[Records from a data source]
-----
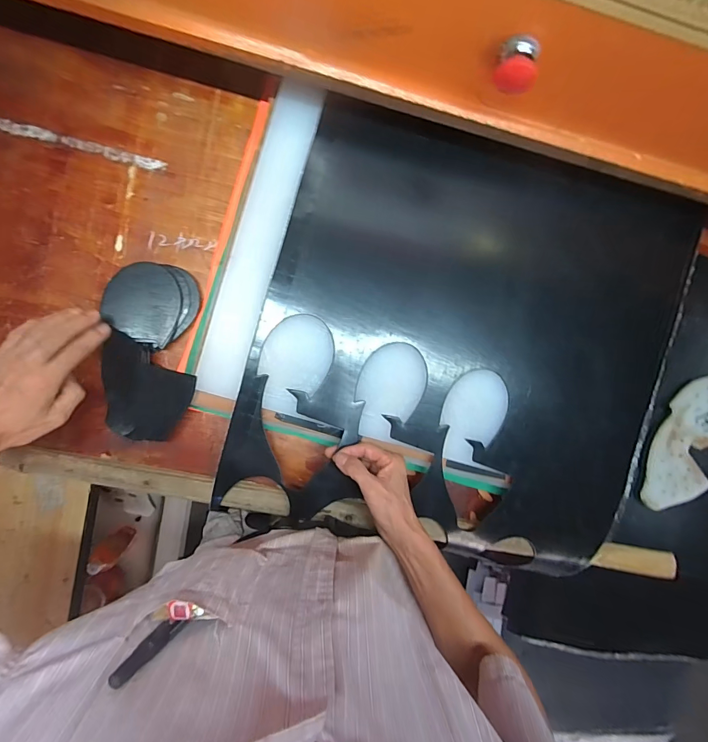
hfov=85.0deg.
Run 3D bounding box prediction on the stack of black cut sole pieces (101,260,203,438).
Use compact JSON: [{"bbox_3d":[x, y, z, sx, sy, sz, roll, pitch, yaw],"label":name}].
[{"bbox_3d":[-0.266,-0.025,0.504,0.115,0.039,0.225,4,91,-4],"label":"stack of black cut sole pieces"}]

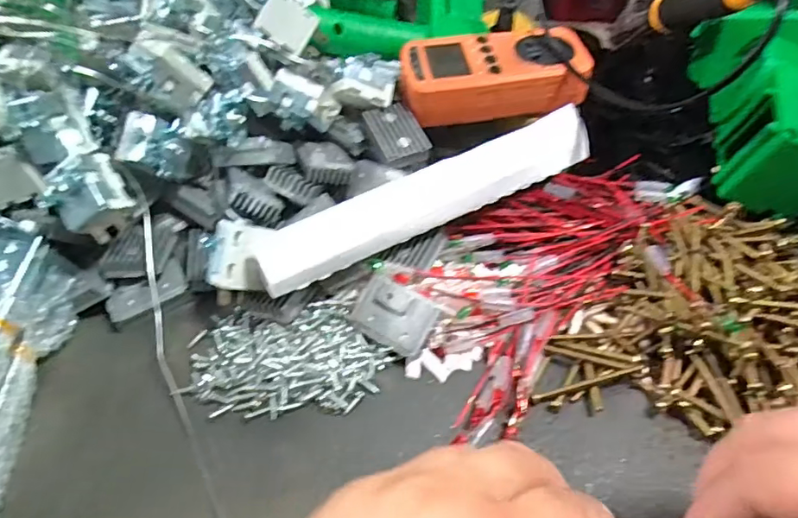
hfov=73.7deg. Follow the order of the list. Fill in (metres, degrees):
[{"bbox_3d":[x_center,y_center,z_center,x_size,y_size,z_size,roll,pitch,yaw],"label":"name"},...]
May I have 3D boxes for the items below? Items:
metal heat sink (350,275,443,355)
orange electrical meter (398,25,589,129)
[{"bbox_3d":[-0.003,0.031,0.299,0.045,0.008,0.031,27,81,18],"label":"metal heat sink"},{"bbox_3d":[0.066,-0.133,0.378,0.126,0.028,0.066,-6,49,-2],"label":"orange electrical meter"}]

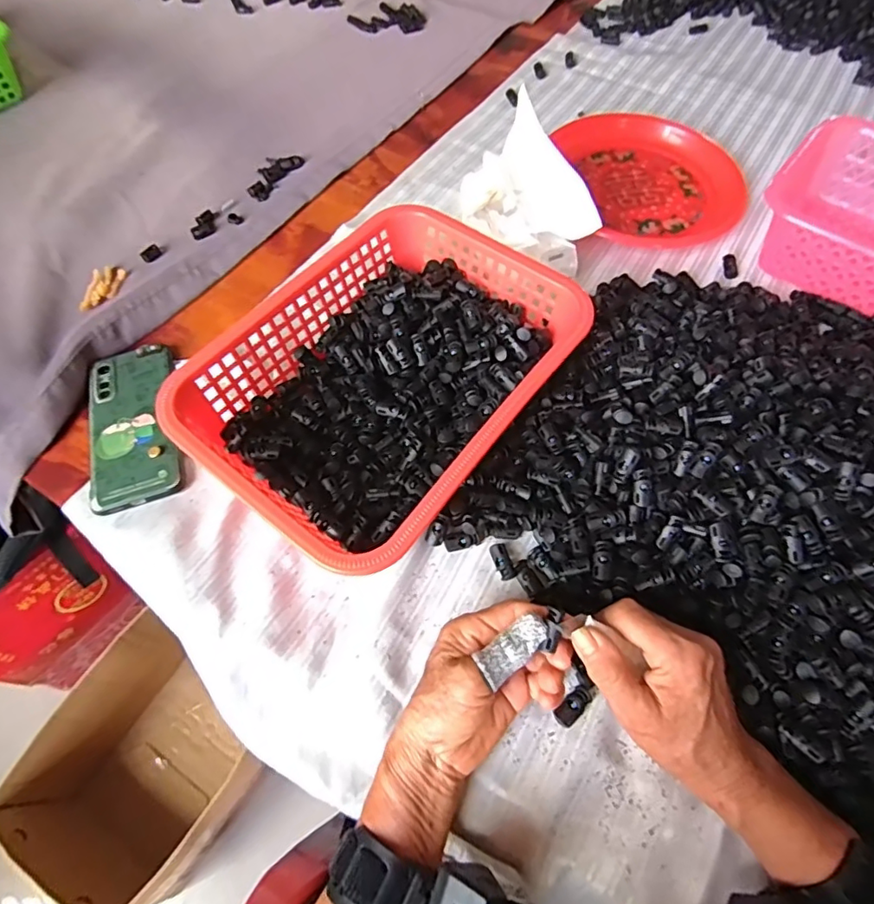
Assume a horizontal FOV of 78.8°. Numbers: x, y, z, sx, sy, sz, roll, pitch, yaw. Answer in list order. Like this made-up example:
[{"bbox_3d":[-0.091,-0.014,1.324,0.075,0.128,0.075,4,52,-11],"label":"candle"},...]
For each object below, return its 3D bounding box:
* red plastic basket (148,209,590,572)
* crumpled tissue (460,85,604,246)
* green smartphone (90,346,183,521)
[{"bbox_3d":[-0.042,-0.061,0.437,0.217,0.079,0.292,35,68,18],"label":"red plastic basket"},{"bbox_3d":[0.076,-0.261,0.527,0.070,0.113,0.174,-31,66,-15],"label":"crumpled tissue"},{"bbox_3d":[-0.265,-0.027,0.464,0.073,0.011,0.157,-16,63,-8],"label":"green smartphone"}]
-----
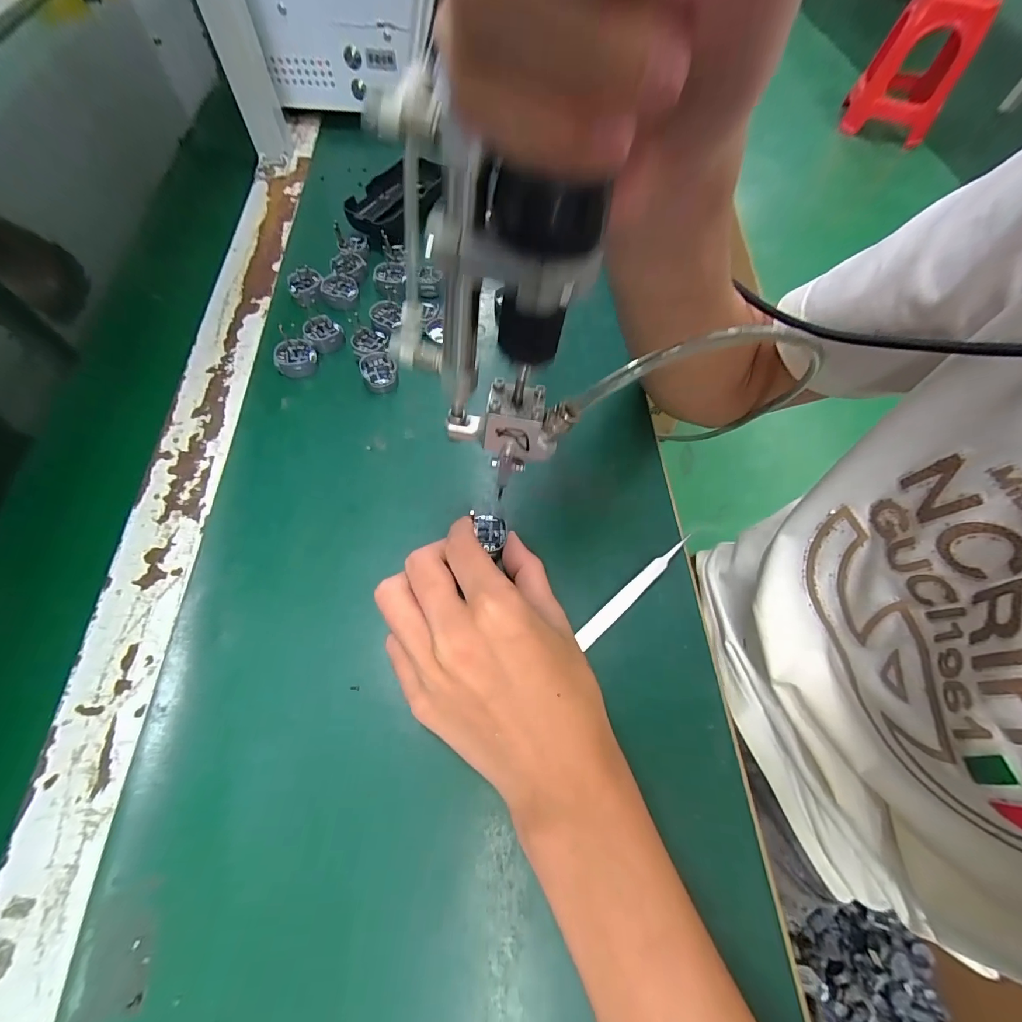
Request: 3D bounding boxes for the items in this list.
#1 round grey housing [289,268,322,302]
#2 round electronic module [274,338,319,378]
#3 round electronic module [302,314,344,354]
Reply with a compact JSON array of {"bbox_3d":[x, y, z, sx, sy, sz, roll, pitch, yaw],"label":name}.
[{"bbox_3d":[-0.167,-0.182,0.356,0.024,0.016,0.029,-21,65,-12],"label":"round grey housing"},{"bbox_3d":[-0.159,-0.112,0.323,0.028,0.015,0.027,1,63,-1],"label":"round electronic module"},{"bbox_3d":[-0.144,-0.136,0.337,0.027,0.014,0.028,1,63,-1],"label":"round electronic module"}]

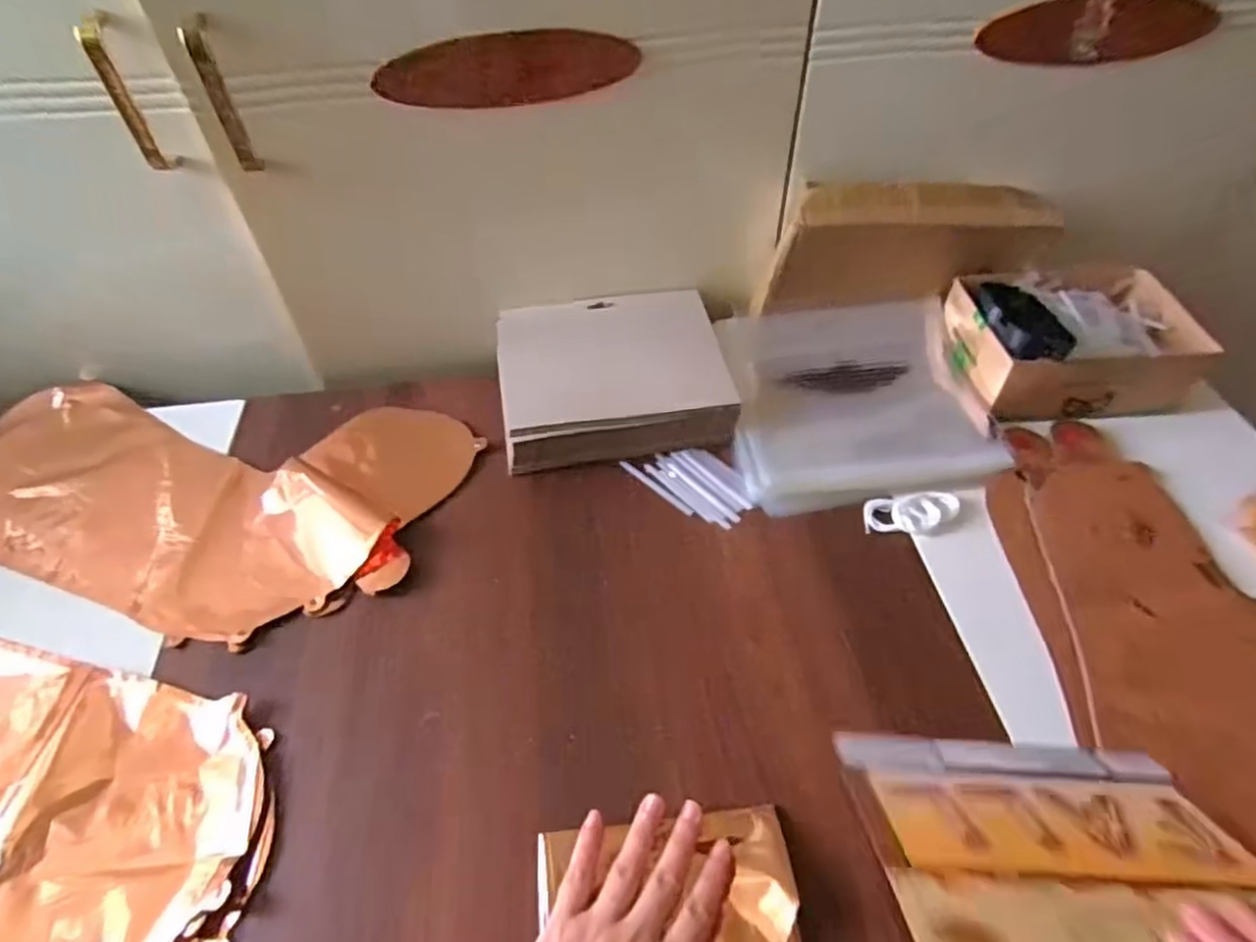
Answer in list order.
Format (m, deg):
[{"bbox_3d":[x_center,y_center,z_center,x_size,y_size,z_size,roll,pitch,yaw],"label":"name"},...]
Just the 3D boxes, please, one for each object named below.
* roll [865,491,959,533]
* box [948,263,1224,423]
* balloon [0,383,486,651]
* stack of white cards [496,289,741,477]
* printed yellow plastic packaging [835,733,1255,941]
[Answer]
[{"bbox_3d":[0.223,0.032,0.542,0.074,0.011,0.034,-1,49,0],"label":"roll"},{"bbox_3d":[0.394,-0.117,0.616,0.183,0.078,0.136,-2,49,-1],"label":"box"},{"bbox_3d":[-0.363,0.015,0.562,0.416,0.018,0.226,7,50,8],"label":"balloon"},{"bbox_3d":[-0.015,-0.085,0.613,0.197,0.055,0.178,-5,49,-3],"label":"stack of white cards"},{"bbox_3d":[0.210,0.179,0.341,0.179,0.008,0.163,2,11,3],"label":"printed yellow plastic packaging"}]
-----
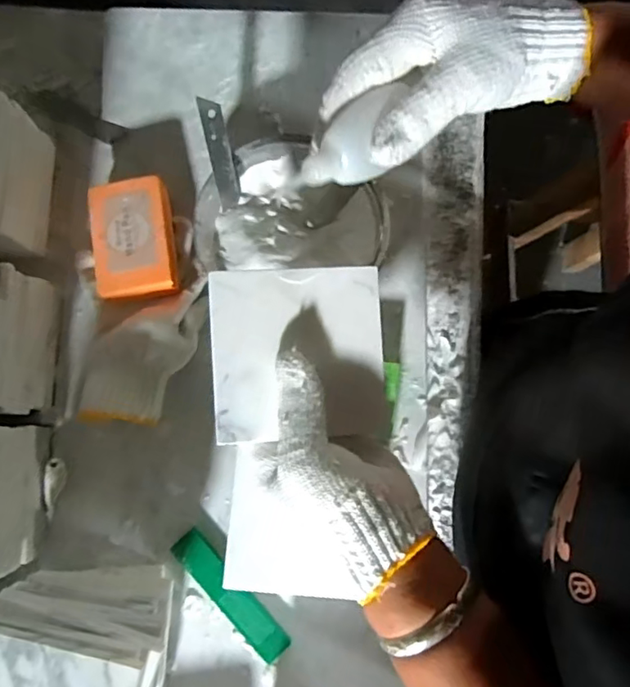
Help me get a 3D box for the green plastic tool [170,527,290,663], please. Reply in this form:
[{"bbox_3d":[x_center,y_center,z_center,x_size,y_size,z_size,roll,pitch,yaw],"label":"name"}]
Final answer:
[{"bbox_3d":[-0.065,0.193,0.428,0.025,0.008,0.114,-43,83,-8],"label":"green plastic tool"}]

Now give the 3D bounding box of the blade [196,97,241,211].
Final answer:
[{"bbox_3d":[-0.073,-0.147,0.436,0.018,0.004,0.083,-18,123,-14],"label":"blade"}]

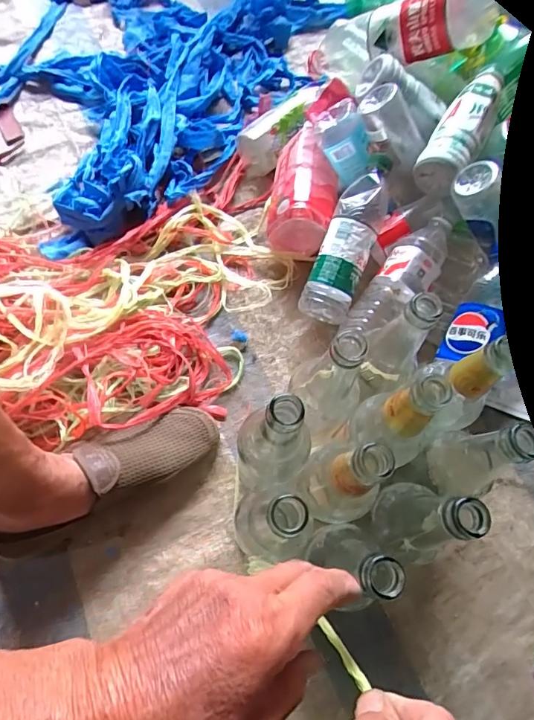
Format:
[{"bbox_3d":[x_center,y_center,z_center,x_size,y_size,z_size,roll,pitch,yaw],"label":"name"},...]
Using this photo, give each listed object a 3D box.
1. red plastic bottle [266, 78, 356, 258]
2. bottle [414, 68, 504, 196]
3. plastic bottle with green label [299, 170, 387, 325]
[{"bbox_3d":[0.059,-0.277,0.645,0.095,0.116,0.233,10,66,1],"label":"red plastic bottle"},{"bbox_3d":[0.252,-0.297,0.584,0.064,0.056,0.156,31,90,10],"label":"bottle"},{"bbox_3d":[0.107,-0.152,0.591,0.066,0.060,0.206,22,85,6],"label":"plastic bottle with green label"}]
-----
§ **Problem statement**
Look above for the line with "hfov=85.0deg." and copy exactly from it through the line with "May I have 3D", both included. Omit the pictures.

§ **Solution for this task**
hfov=85.0deg.
Run 3D bounding box prediction on the stack of black cut sole pieces (101,260,203,438).
Use compact JSON: [{"bbox_3d":[x, y, z, sx, sy, sz, roll, pitch, yaw],"label":name}].
[{"bbox_3d":[-0.266,-0.025,0.504,0.115,0.039,0.225,4,91,-4],"label":"stack of black cut sole pieces"}]

hfov=73.7deg. Follow the order of the list. Fill in (metres, degrees):
[{"bbox_3d":[x_center,y_center,z_center,x_size,y_size,z_size,roll,pitch,yaw],"label":"name"},...]
May I have 3D boxes for the items below? Items:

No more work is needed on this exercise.